Two questions (and some answers) on the currently stalled negotiations between owners and players:
- Can an agreement still salvage things?
Technically, there's still time to reach a deal and get baseball back on the field for a season of indeterminate length. But this past week, one thing became patently obvious: MLB will not have the July 4 re-start for which it had been aiming.
Do the math: After an agreement (and one is nowhere close), MLB will need about 10 days to handle preparation for the start of Spring Training II. This will include the herculean task of arranging housing for as many as 50 players -- in the Red Sox case, either in Boston or Fort Myers -- as well as installing protocols for sanitary facilities, testing and monitoring for players, setting up socially-distant locker rooms and athletic training areas, etc.
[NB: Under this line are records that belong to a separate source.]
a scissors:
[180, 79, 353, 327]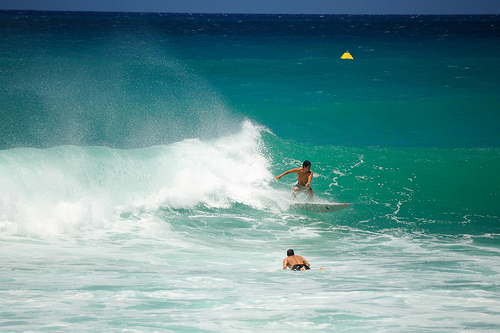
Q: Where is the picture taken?
A: Beach.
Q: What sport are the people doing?
A: Surfing.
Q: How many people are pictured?
A: Two.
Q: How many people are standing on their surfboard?
A: One.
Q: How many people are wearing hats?
A: None.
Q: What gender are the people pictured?
A: Male.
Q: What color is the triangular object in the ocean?
A: Yellow.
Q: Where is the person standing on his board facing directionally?
A: Right.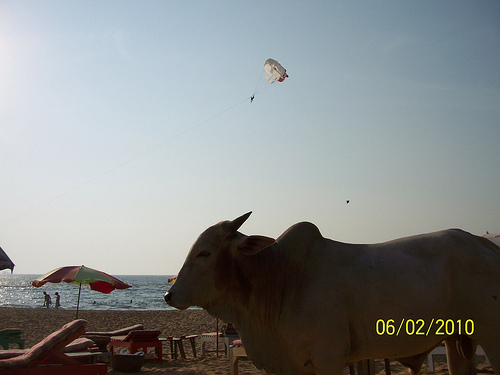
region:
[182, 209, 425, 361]
bull on the beach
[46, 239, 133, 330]
beach umbrella on the sand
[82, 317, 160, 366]
lounge benches on the beach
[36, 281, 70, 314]
couple walking along shore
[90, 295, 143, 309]
people in the water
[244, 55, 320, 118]
parasailing over the water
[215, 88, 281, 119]
person parasailing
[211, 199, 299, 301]
bull has a brown spot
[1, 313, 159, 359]
cushions on the loungers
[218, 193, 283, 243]
horn on the bull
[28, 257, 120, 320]
big umbrella on the beach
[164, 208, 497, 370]
tan cow on the beach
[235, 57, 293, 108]
person flying on kite in the sky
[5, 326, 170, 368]
long wooden beach chairs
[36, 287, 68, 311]
two people walking in the background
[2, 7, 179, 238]
the sky is bright and clear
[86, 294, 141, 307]
two objects in the water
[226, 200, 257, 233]
a horn on the cows head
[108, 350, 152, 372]
basket on the sand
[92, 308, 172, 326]
the sand is brown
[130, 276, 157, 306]
the ocean water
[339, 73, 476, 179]
sky is clear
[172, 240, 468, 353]
an animal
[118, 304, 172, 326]
sand on the beach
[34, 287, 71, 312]
two people standing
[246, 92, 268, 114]
a person in the sky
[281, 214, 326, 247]
a hump on the animal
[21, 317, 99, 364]
beach furniture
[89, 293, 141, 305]
people in the water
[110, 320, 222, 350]
beach furniture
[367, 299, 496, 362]
picture taken 06/02/2010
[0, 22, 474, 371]
scene takes place on beach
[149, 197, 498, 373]
cow is standing on beach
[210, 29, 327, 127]
kite is in the air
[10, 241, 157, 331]
the umbrella is open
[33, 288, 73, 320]
people walking in sand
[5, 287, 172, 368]
the chairs are empty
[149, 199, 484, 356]
the cow is white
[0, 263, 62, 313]
sun shining on water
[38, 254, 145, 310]
the umbrella is multi colored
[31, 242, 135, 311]
umbrella on the beach of different colors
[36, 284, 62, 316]
two people on the beach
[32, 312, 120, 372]
hand reaching out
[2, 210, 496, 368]
hand reaching out to goat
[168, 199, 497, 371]
goat on beach looking at camera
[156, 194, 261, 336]
profile of goat on beach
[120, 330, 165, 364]
outdoor chair on beach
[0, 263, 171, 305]
body of blue water in horizon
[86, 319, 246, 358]
group of outdoor furniter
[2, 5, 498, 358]
blue skies overlooking goat on beach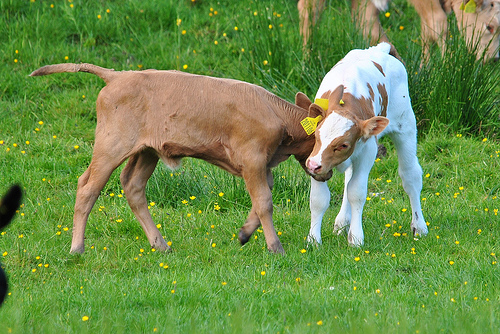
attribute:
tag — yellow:
[301, 112, 314, 132]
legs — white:
[306, 147, 429, 247]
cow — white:
[304, 35, 434, 261]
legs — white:
[300, 135, 435, 244]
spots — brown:
[364, 61, 391, 124]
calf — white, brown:
[305, 40, 431, 250]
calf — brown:
[27, 61, 332, 256]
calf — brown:
[29, 60, 386, 254]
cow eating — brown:
[230, 94, 407, 207]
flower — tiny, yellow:
[351, 256, 360, 264]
Then, add a minimum of three weeks for some reintroduced version of spring training, the length of which will be driven by providing time necessary for pitchers to build some semblance of arm strength.
Taken together, that's exactly a month (31) days, meaning if lightning struck common sense into both sides as you read this -- do not hold your breath here -- it would still mean a regular-season opener at approximately the end of the first week of July.
And, not to belabor the point, but it needs to be said: the two sides are figuratively miles and miles apart from reaching an agreement.
Let's posit that, somehow, someway, baseball can return to real, regular-season games by, say, the third week of July. Would that be enough?
By delaying their re-opening that long, the two sides would effectively be limiting how long a season could be played. And here's where a major problem rears its head.
Put aside, for the moment, questions about the legitimacy of a season anywhere from 50-70 games in duration. The larger issue is one of fundamental stances.